_TEXTE DONNÉ_
━━━
À Calais, les deux visages de l'aide humanitaire : l'un agréé par l'Etat, l'autre entravé par les forces de l'ordre

Sur une table, une rangée de chaussures usées, mais propres, côtoie des écharpes et de gants. Derrière, une étagère de couvertures parfaitement pliées. Dans un coin, des tentes s’entassent dans des caddies. Une feuille maladroitement scotchée vient délivrer un dernier message : « Traversée maritime = danger. La température de l’eau est très froide. Entre 6 et 9 degrés/espérance de survie : environ 30mn. »
━━━
_EXTRAIT DE DONNÉES_
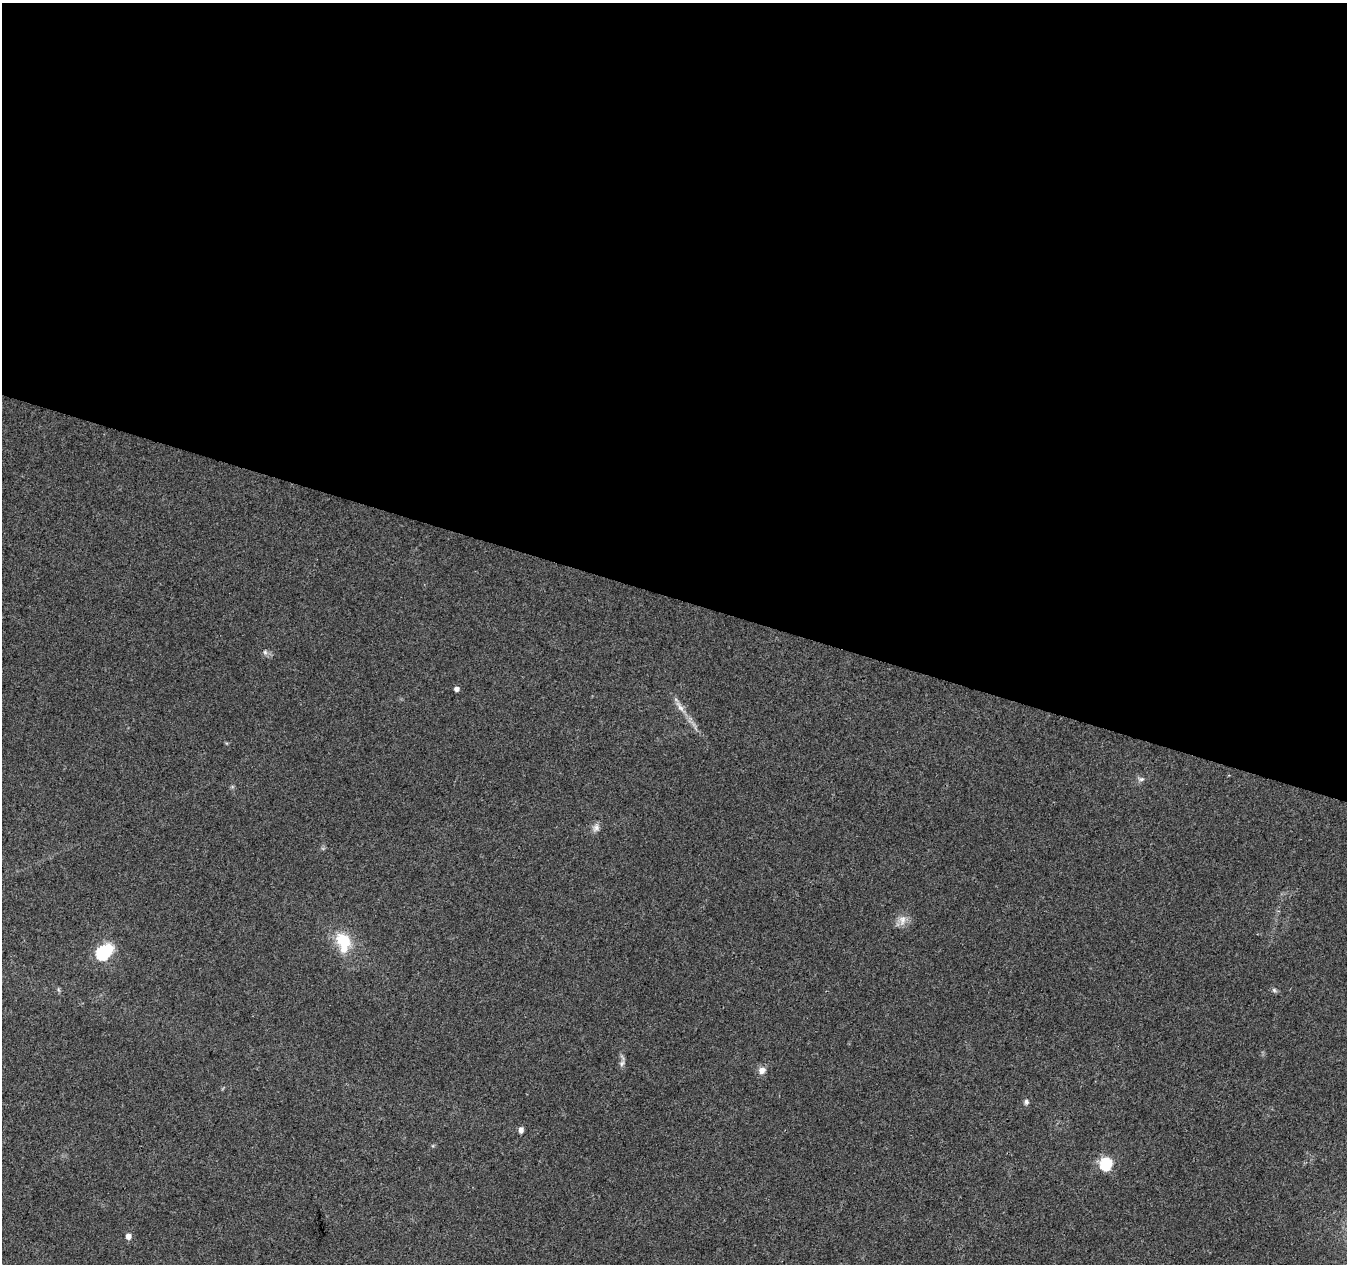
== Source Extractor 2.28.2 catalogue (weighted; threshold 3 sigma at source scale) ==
━━━
_CONSIGNE DONNÉE 1_
D'après le texte sur l'aide humanitaire à Calais, combien de temps peut-on espérer survivre dans l'eau, selon la feuille scotchée ?
_CONSIGNE DONNÉE 2_
Dans le texte sur l'aide humanitaire à Calais, quels objets se trouvent sur la table ? Nommez-les tous.
_CONSIGNE DONNÉE 3_
Écrivez la suite du texte sur l'aide humanitaire à Calais, en partant de sa dernière phrase.

_RÉSULTAT OBTENU 1_
Environ 30 minutes.

_RÉSULTAT OBTENU 2_
Des chaussures, des écharpes et des gants.

_RÉSULTAT OBTENU 3_
Ce lieu, appelé « La Ressourcerie », a été inauguré le 13 janvier par la sous-préfète de Calais, Véronique Deprez-Boudier. Les exilés peuvent venir y récupérer leurs effets personnels et leurs tentes, régulièrement confisquées par la police, quand elles ne sont pas détruites, lors des évacuations des campements autour de Calais. Ces évacuations sont de plus en plus fréquentes, laissant à chaque fois les exilés encore plus démunis. Pour plusieurs associations, ce lieu de La Ressourcerie ne serait en fin de compte qu’« une tentative légitimation du vol systématique des affaires des personnes exilées », dénonce Human Rights Observers (un réseau d’observateurs soutenu par l’association calaisienne L’Auberge des migrants). Au contraire, du côté des autorités, la sous-préfète défend « un système qui répond à un vrai besoin ». « C’est important que chaque personne puisse récupérer ses affaires, ses photos, ses biens personnels », a t-elle dit lors de l’inauguration.

« La police est revenue. Nous n’avons plus de tentes »

Vue générale d’une partie du campement d’Old Lidl, aux environs de Calais.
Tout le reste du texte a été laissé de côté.